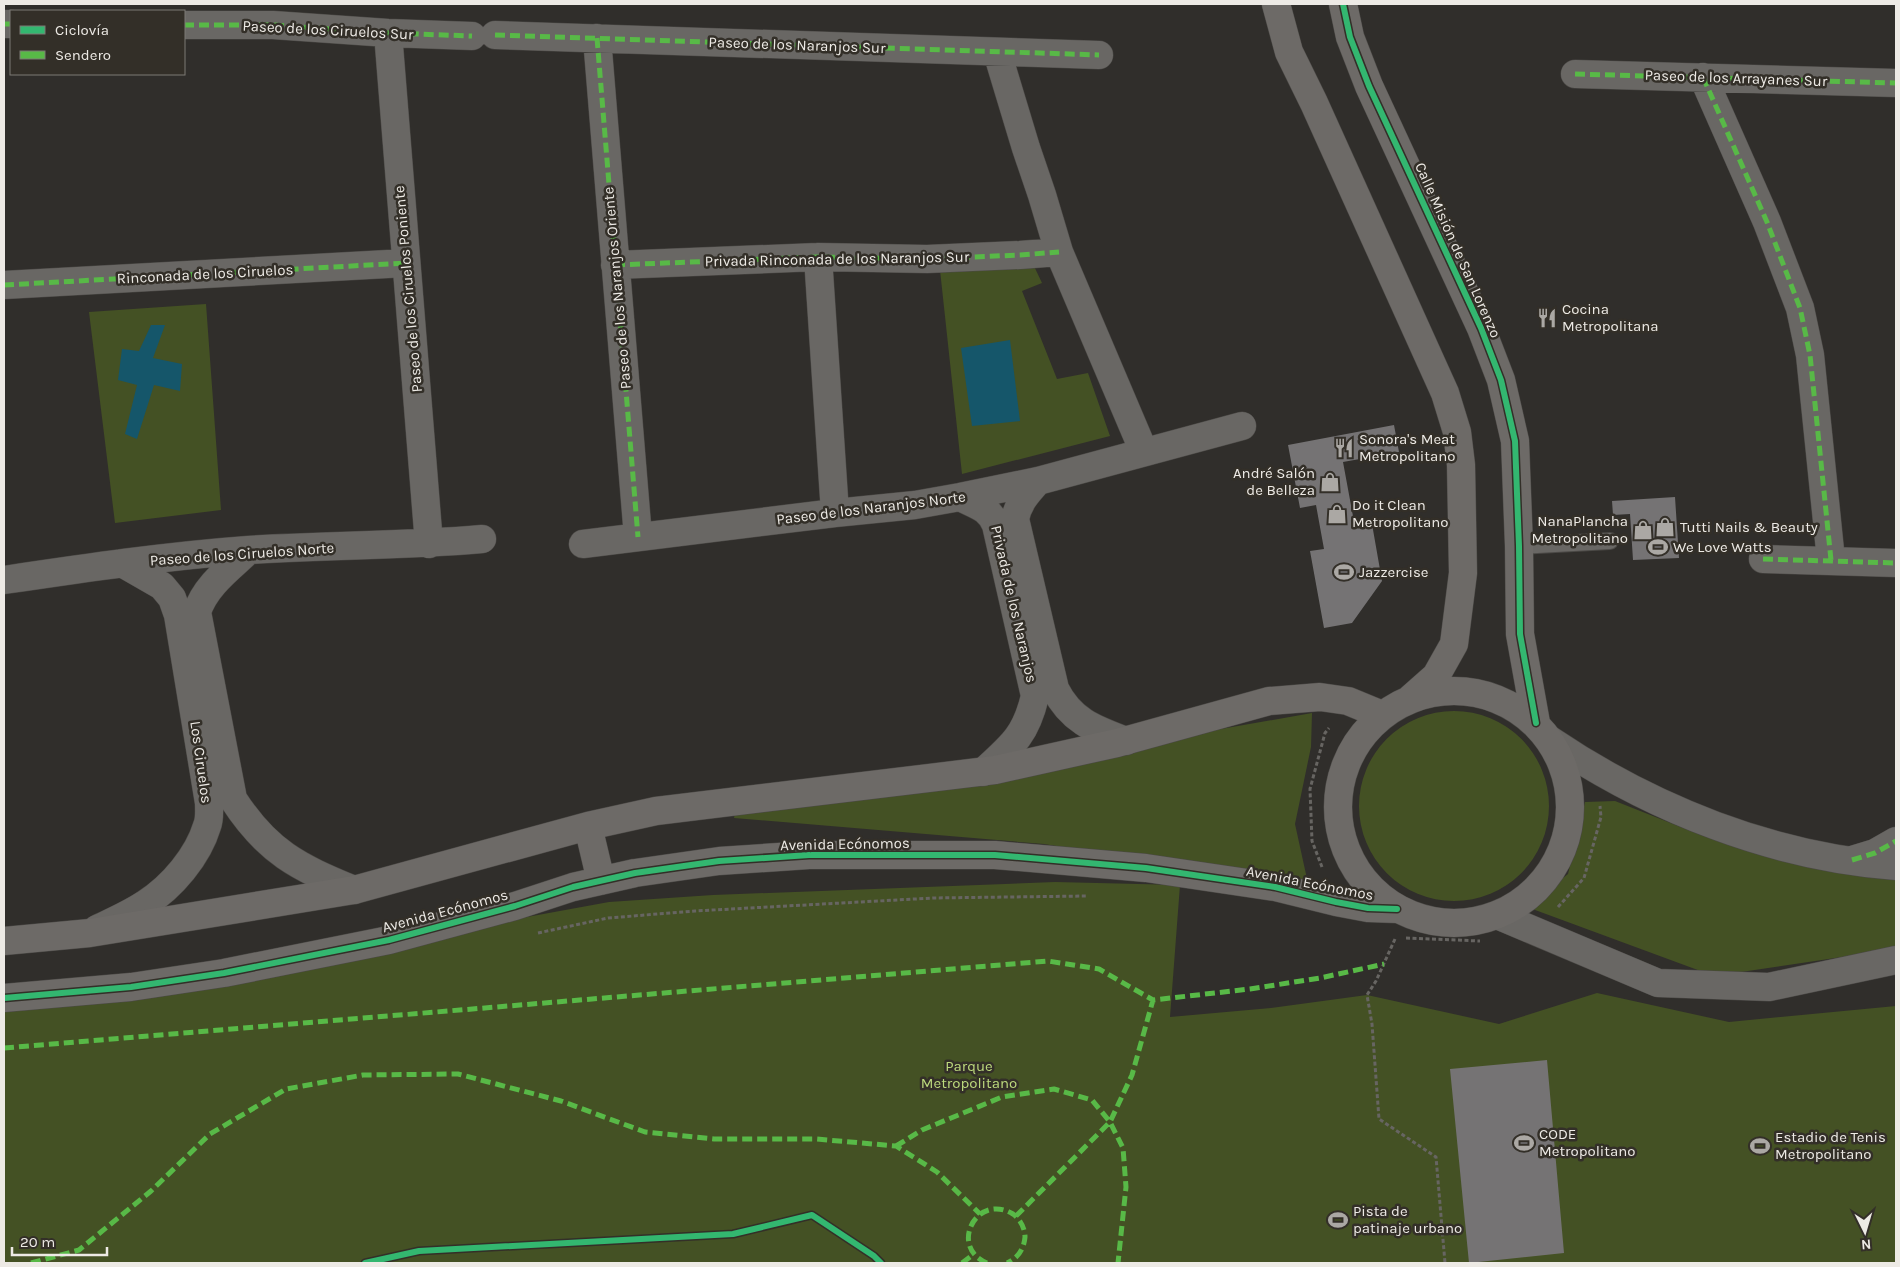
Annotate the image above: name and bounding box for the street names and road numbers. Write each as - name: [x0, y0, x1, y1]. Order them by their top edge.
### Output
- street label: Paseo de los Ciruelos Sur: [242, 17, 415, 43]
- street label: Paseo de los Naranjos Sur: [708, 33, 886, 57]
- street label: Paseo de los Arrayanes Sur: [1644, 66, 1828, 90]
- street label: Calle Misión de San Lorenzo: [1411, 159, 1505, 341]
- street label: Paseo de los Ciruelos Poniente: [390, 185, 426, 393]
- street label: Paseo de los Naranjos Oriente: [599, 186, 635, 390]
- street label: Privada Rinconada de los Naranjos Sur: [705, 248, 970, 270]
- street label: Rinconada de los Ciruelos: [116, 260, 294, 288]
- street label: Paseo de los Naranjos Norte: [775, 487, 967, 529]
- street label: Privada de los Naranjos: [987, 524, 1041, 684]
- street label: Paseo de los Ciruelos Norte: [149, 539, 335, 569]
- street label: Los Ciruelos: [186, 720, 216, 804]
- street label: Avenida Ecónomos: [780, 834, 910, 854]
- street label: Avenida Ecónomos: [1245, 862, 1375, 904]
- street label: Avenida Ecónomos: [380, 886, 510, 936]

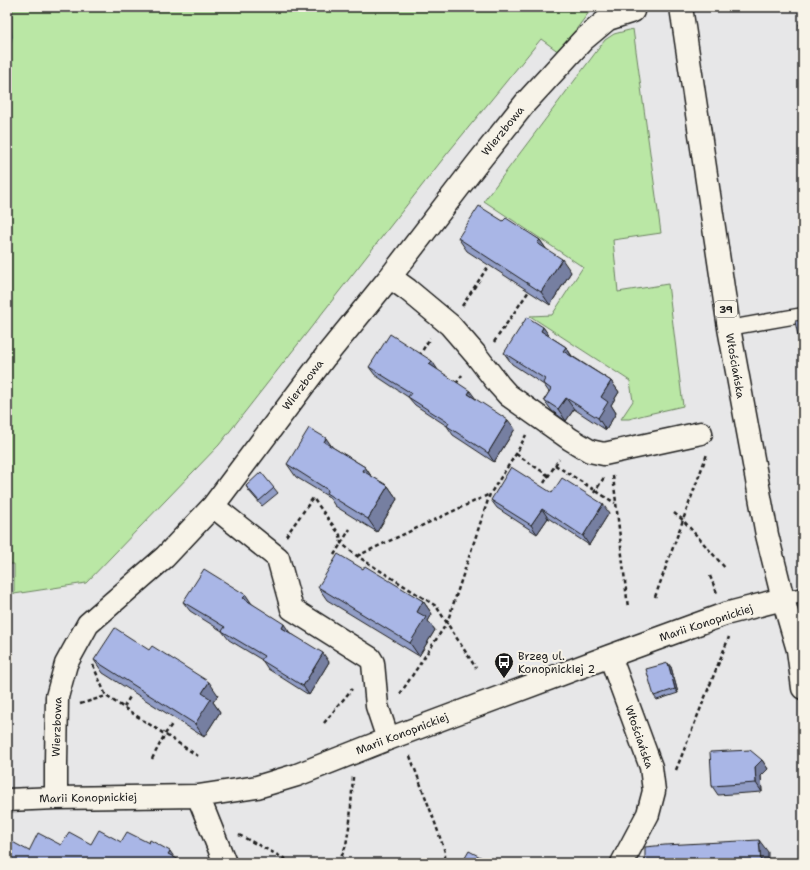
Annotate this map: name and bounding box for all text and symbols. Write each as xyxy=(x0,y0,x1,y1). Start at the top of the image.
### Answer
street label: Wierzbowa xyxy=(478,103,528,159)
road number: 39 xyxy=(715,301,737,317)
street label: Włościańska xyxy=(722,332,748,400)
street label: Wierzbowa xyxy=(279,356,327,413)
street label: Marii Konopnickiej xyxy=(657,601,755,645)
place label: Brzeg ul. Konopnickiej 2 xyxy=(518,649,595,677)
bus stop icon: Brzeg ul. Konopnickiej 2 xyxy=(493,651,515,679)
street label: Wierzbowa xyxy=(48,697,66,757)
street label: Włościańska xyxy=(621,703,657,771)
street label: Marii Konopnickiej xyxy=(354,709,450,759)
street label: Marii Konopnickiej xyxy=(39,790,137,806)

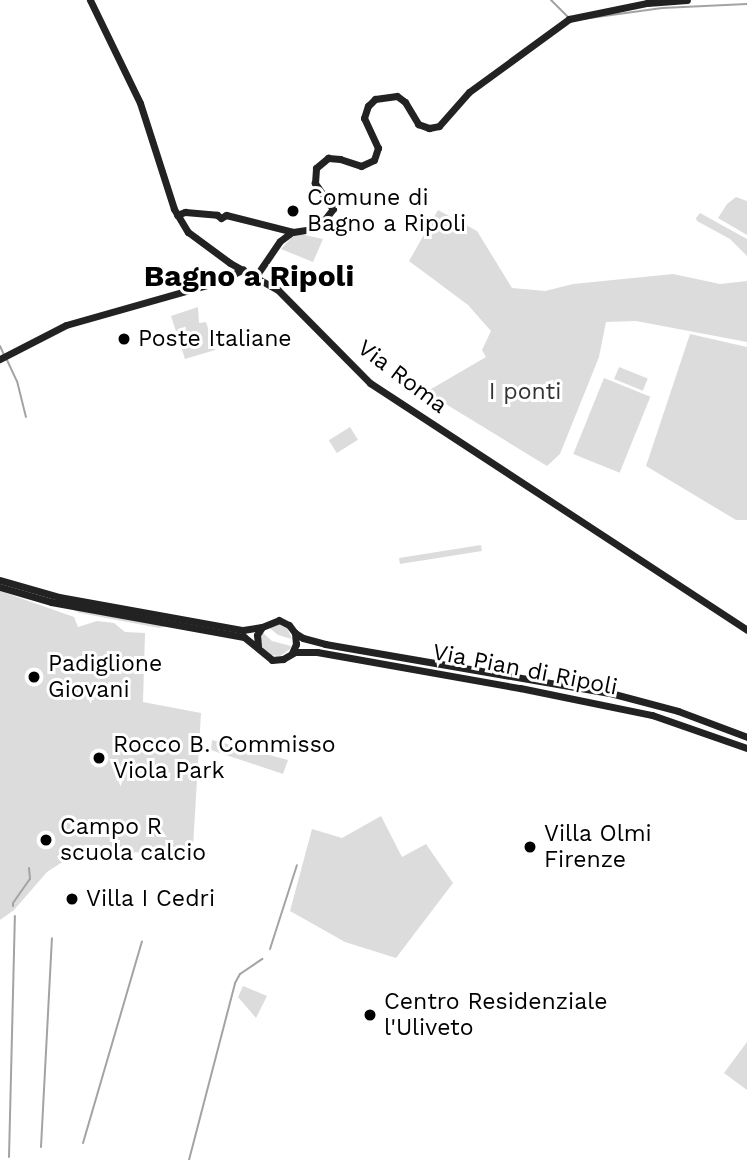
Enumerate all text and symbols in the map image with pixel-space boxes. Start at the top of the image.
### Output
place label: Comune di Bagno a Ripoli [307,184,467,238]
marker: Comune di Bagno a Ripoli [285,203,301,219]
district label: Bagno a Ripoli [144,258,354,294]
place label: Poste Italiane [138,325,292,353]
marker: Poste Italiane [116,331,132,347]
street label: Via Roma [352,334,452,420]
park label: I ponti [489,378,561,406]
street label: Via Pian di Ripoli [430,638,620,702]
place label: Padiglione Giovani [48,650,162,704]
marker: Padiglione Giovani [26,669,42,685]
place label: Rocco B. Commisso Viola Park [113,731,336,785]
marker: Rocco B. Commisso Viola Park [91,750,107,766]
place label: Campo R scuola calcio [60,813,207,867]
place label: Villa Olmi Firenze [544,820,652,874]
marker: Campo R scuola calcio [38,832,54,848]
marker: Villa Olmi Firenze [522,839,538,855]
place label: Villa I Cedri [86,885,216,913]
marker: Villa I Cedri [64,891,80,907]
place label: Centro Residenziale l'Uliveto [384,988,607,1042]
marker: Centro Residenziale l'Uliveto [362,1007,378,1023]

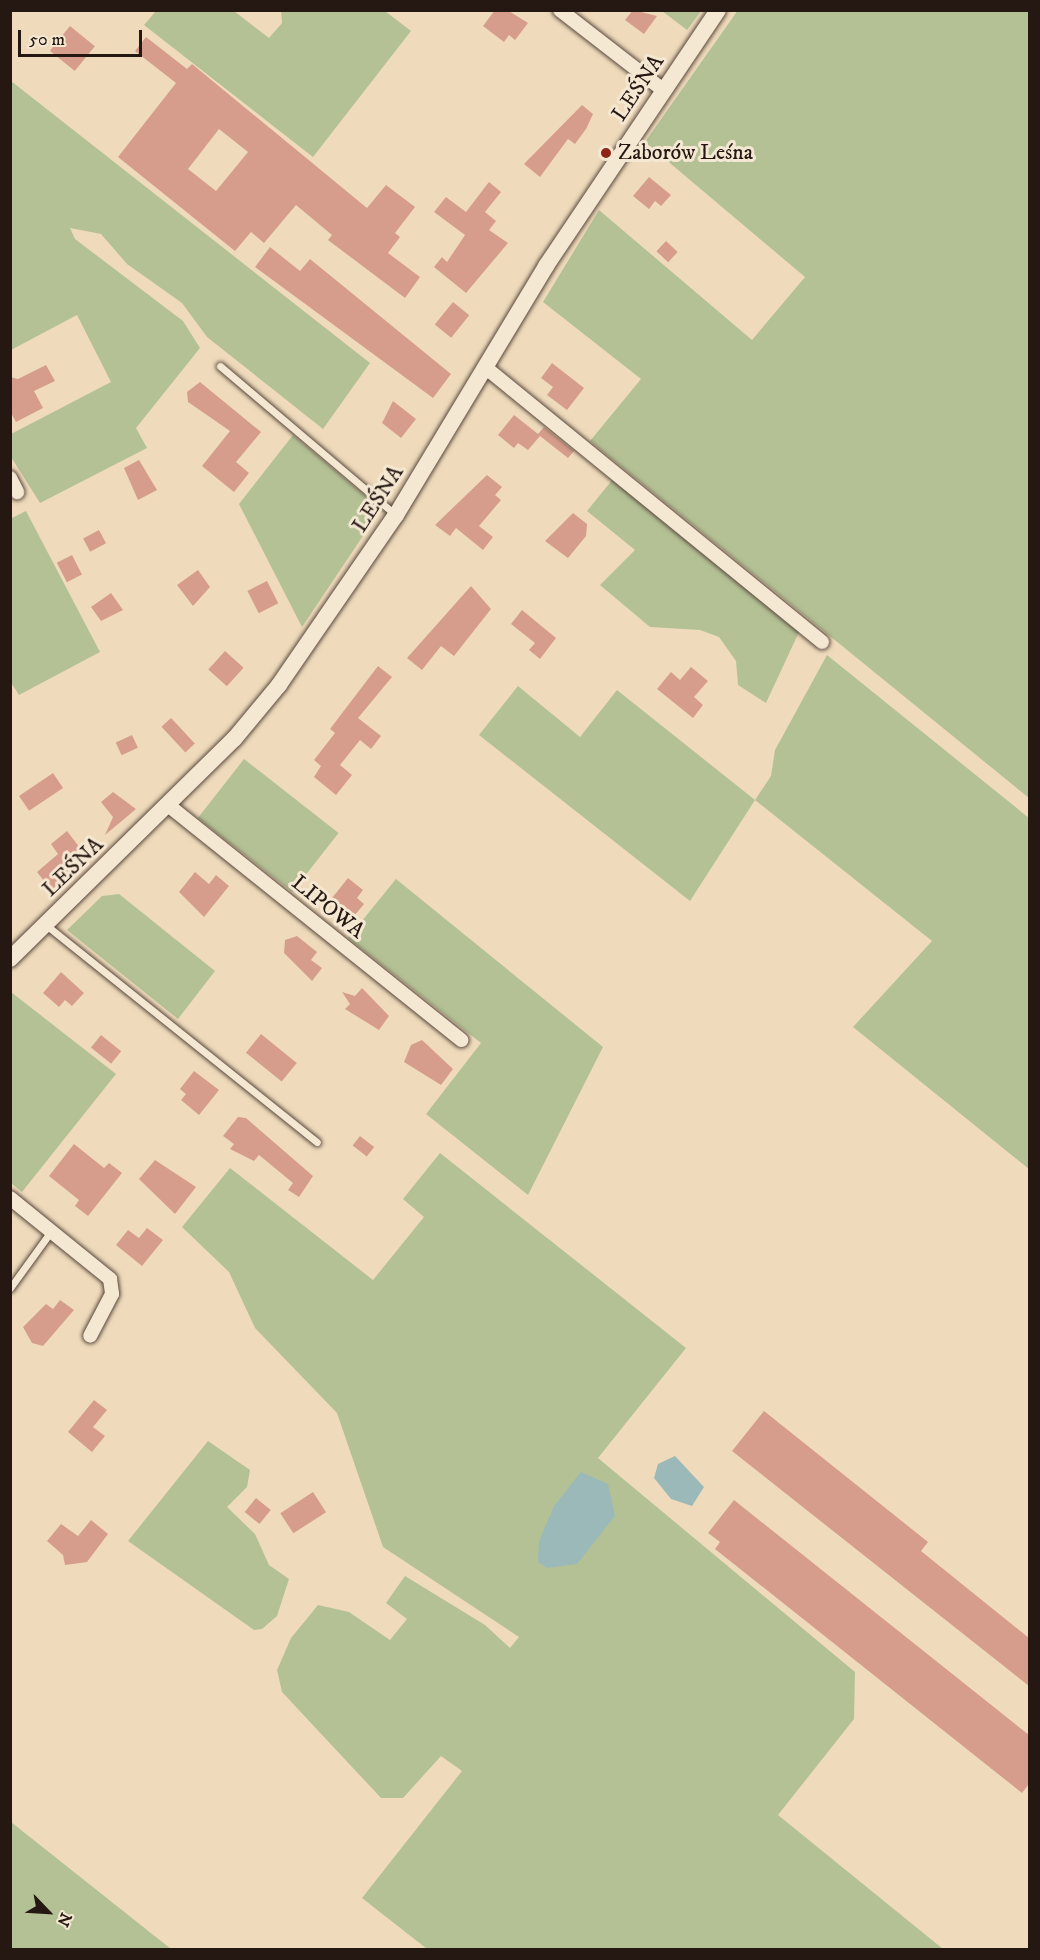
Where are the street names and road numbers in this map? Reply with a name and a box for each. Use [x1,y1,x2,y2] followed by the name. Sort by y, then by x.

■ Assigned task:
Return each entry above unchanged. Leave the pictures out.

■ Output below:
Annotate the image above: name and bounding box for the street names and road numbers. Write each as - name: [x0, y0, x1, y1]. Order them by their top edge.
### Output
- street label: Paseo de los Ciruelos Sur: [242, 17, 415, 43]
- street label: Paseo de los Naranjos Sur: [708, 33, 886, 57]
- street label: Paseo de los Arrayanes Sur: [1644, 66, 1828, 90]
- street label: Calle Misión de San Lorenzo: [1411, 159, 1505, 341]
- street label: Paseo de los Ciruelos Poniente: [390, 185, 426, 393]
- street label: Paseo de los Naranjos Oriente: [599, 186, 635, 390]
- street label: Privada Rinconada de los Naranjos Sur: [705, 248, 970, 270]
- street label: Rinconada de los Ciruelos: [116, 260, 294, 288]
- street label: Paseo de los Naranjos Norte: [775, 487, 967, 529]
- street label: Privada de los Naranjos: [987, 524, 1041, 684]
- street label: Paseo de los Ciruelos Norte: [149, 539, 335, 569]
- street label: Los Ciruelos: [186, 720, 216, 804]
- street label: Avenida Ecónomos: [780, 834, 910, 854]
- street label: Avenida Ecónomos: [1245, 862, 1375, 904]
- street label: Avenida Ecónomos: [380, 886, 510, 936]

Annotate this map: name and bounding box for all text and symbols. Write each as xyxy=(x0,y0,x1,y1). Start at the top of the image.
### Answer
street label: Wierzbowa xyxy=(478,103,528,159)
road number: 39 xyxy=(715,301,737,317)
street label: Włościańska xyxy=(722,332,748,400)
street label: Wierzbowa xyxy=(279,356,327,413)
street label: Marii Konopnickiej xyxy=(657,601,755,645)
place label: Brzeg ul. Konopnickiej 2 xyxy=(518,649,595,677)
bus stop icon: Brzeg ul. Konopnickiej 2 xyxy=(493,651,515,679)
street label: Wierzbowa xyxy=(48,697,66,757)
street label: Włościańska xyxy=(621,703,657,771)
street label: Marii Konopnickiej xyxy=(354,709,450,759)
street label: Marii Konopnickiej xyxy=(39,790,137,806)

Enumerate all text and symbols in the map image with pixel-space boxes. Start at the top of the image.
### Output
place label: Comune di Bagno a Ripoli [307,184,467,238]
marker: Comune di Bagno a Ripoli [285,203,301,219]
district label: Bagno a Ripoli [144,258,354,294]
place label: Poste Italiane [138,325,292,353]
marker: Poste Italiane [116,331,132,347]
street label: Via Roma [352,334,452,420]
park label: I ponti [489,378,561,406]
street label: Via Pian di Ripoli [430,638,620,702]
place label: Padiglione Giovani [48,650,162,704]
marker: Padiglione Giovani [26,669,42,685]
place label: Rocco B. Commisso Viola Park [113,731,336,785]
marker: Rocco B. Commisso Viola Park [91,750,107,766]
place label: Campo R scuola calcio [60,813,207,867]
place label: Villa Olmi Firenze [544,820,652,874]
marker: Campo R scuola calcio [38,832,54,848]
marker: Villa Olmi Firenze [522,839,538,855]
place label: Villa I Cedri [86,885,216,913]
marker: Villa I Cedri [64,891,80,907]
place label: Centro Residenziale l'Uliveto [384,988,607,1042]
marker: Centro Residenziale l'Uliveto [362,1007,378,1023]

Where are the street names and road numbers in this map? Reply with a name and a box for each. Use [x1,y1,x2,y2] followed by the name. Sort by y, then by x.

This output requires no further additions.